(DATASET EXCERPTS)

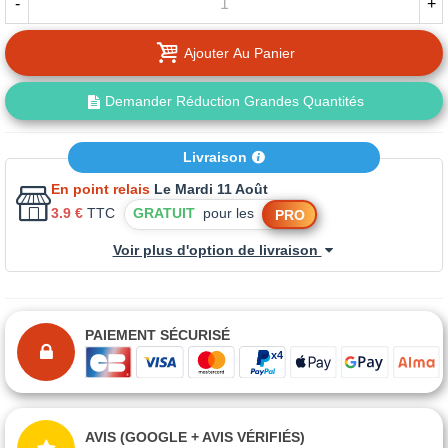
-
+
Ajouter Au Panier
Demander Réduction Grandes Quantités
Livraison
En point relais
Le Mardi 11 Août
3.9 €
TTC
GRATUIT
pour les
PRO
Voir plus d'option de livraison
PAIEMENT SÉCURISÉ
AVIS (GOOGLE + AVIS VÉRIFIÉS)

(End DATASET EXCERPTS)

PROBLEM REQUIREMENTS
Because pictures are not wanted, give every entry above again exactly without them.

OUTPUT OF THE TASK
-
+
Ajouter Au Panier
Demander Réduction Grandes Quantités
Livraison
En point relais
Le Mardi 11 Août
3.9 €
TTC
GRATUIT
pour les
PRO
Voir plus d'option de livraison
PAIEMENT SÉCURISÉ
AVIS (GOOGLE + AVIS VÉRIFIÉS)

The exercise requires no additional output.